Selected passage:

=== Section Start ===

> -----Original Message-----
> The problem is as folows: the setup works randomly, fron 15
> mins to 1-2 hours, flawlessly, i might add, serving content
> from both backend machines. However, it randomly stops doing
> that. When that happens, i cannot ping the VIP from the
> outside, only from within the LAN (i have a backup LB, not
> configured yet, i plan to use ultramonkey later on). I
> checked logs, tcpdumped but with no clue as of what is causing this.
> Some input would be really appreciated.
Now I know this is an old message, and this issue has been 'resolved' by not
using LVS-NAT anymore, but recently I had a similar problem.
Let me explain my setup first; I have two loadbalancers, which use wrr to
direct trafic to 5 realservers. A small script on the loadbalancers checks
the realservers periodically and requests some numbers from them. Based on
those numbers the weight of the server is adjusted using 'ipvsadm
--edit-server'.
The setup i described above worked flawlessly for years (well - after an
iptables problem, and after a small patch to the wrr code) until my trafic
could spike so high the loadbalancers were not able to handle it properly.
So we decided to upgrade the loadbalancers with new hardware.
The new hardware runs on a quadcore 64-bits Xeon, while the old had a 32
bits Celeron, so quite an upgrade, and more notable, the new server was able
to process 950 mbit with only 20% cpu time, while the old one was eating up
more than 90% cputime at around 60 mbit.

=== Section End ===

Supplied data:
=== Section Start ===

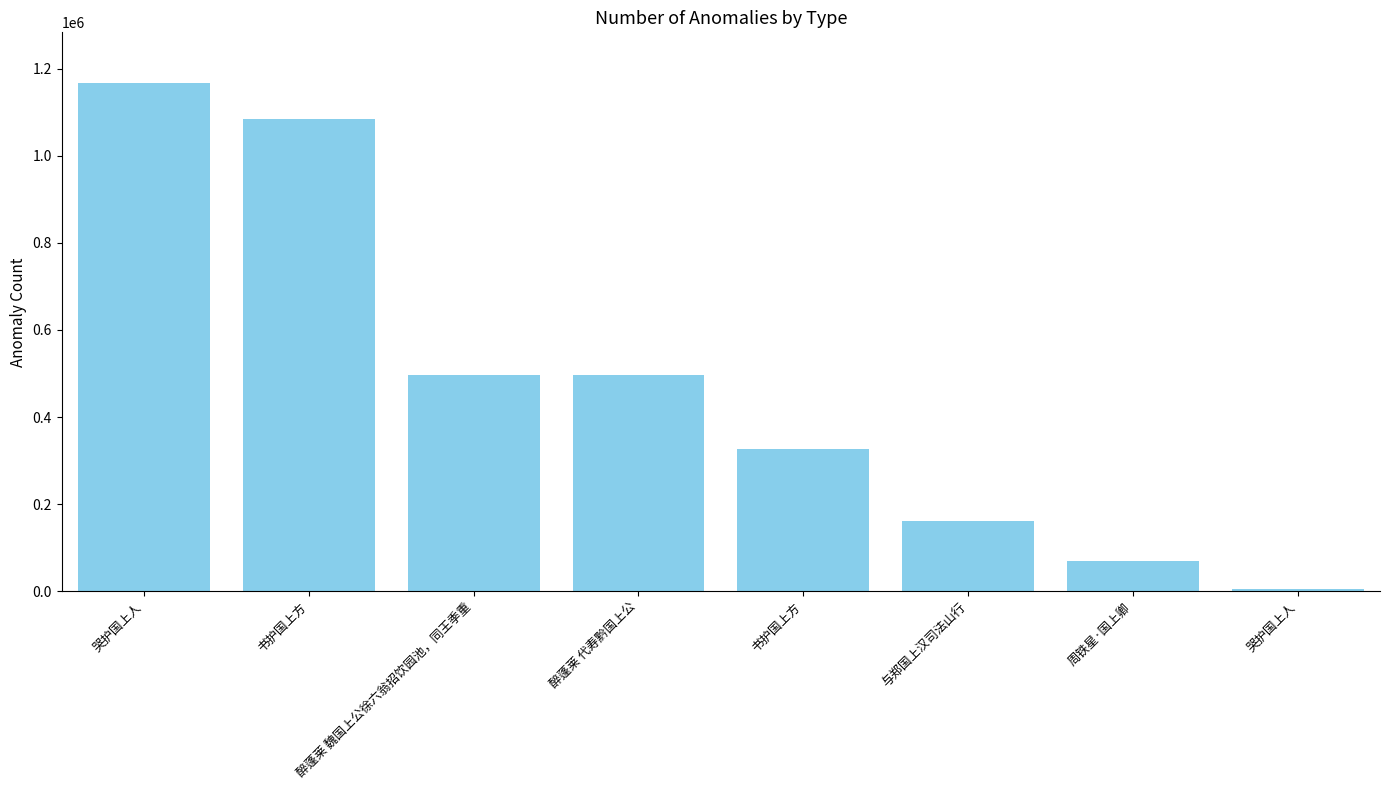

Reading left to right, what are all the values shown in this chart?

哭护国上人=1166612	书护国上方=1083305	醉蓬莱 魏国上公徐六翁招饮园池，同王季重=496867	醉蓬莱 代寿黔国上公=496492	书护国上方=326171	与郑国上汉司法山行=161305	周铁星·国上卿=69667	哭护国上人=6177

=== Section End ===

Requirement: Check each statement against the load balancer thread and answer yes or no, quoting the words from the thread that decide it. 1. The old load balancer hardware had a 32-bit Celeron. 2. The script that checks the realservers runs on the realservers themselves. 3. The new server used more than 90% CPU time at 950 mbit. Nothing in the listing is needed here.

Output of the task:
1. Yes: "the old had a 32 bits Celeron"
2. No: "A small script on the loadbalancers checks the realservers periodically"
3. No: "the new server was able to process 950 mbit with only 20% cpu time"